From New Mexico, to Colorado, to Maryland, my google news alert for school lunch flooded my inbox with stories this week about various schools across the country that have enacted policies that disqualify students from receiving school lunch if their accounts are unpaid. As you would expect, most of these articles are mostly about the public outcry that these schools would even consider to stop giving lunches away that haven’t been paid for. Of course, the schools are still giving these kids a cheese sandwich and a drink, but this isn’t fair. These poor students are only getting a sandwich where their peers get a nice hot meal.
Some of the schools in these reports are in the hole $140,000 because of delinquent school lunch accounts. Yet there is no outcry against the thievery of the parents who are sending their children to school with no lunch and stiffing the school with the bill. If you ask me, I think that parents who steal school lunches should be thrown in jail for stealing instead of whining about their children being given a free lunch.
Since the national school lunch program is funded by import tariffs, you can expect this program to completely collapse over the next year. With the economic recession decreasing demand for imported crap from China and the 60% drop in the price of oil, I would imagine that the available funds for the school lunch program will dwindle. Of course this is coming at a time when record numbers of people are signing up for the free and reduced lunches.
Ultimately this all goes to show that even if your entitlement program has the best intentions, it is doomed to failure because there ain’t no such thing as a free lunch. Even though millions of children receive free lunch every day, the cost of these lunches are built into everything you purchase that wasn’t manufactured or produced in America. However, when you put economic costs aside, we also find that entitlement programs lead to an even larger moral cost.
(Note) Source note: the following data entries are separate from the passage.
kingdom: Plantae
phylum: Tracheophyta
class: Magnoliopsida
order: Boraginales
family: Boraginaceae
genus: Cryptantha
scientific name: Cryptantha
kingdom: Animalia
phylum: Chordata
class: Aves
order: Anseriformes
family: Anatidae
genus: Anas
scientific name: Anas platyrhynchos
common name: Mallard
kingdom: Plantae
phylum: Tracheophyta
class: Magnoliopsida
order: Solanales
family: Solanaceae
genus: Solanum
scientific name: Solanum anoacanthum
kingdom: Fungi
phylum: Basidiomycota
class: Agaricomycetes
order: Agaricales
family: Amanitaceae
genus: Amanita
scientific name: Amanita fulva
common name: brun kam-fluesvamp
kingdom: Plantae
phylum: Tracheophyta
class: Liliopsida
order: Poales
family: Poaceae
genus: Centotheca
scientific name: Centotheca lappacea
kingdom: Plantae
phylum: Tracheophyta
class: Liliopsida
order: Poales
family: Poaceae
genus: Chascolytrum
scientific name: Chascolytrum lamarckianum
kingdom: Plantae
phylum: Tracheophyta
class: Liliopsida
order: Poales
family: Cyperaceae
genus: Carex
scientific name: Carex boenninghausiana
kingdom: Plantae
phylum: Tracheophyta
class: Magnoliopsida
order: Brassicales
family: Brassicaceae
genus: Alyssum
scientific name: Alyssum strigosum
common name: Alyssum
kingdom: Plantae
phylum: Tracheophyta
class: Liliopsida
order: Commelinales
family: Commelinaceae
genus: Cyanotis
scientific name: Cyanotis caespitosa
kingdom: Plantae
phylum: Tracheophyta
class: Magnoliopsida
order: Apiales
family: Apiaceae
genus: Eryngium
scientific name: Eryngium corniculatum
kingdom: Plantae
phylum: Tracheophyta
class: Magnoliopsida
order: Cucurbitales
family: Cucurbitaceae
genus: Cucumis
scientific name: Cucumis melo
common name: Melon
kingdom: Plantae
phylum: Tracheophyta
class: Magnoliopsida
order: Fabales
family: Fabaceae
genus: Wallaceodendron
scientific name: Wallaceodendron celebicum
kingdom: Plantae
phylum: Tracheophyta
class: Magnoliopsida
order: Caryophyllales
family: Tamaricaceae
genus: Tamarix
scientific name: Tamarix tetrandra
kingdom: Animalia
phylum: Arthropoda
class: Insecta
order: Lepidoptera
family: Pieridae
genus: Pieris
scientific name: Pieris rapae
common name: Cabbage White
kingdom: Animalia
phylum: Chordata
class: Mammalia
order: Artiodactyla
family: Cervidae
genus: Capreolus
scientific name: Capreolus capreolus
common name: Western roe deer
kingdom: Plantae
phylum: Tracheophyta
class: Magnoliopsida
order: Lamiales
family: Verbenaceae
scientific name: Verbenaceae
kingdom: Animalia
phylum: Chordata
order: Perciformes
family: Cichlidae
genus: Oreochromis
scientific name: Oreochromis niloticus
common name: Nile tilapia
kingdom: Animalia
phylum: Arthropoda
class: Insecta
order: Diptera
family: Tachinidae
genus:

The entitlement culture created by the school lunch program has created a moral environment where stealing is tolerated if not encouraged.
I could solve this problem pretty quickly. I know from experience that a private school lunch service can offer better food at a lower price than the government and still make a decent profit. I say increase the child tax credit and completely privatize school lunches and get the federal government out of the picture.
Read Tanstaafl and The Parable of the Broken Window if you want to learn more about how the unintended consequences of well-intentioned entitlement programs are far more dangerous then the problems that they solve.









Speaking of free lunches. . .get this. . .our middle school is providing free breakfast to the entire student body this week (at least 1300 kids in 5th and 6th grade) during homeroom so that the children will perform better on the PSSA tests they are administering (research shows that children perform better on tests when they have a nutritious breakfast. Shocker!) What a waste of my tax dollars! The real surprise to me was what they were feeding the kids: pop tarts and frosted flakes. Yep, that’s what I call a nutritious breakfast. It just goes to show you how desperate they are to get higher test scores on the PSSA (because of “no child left behind.”) Perhaps they should focus on teaching school rather than feeding children breakfast.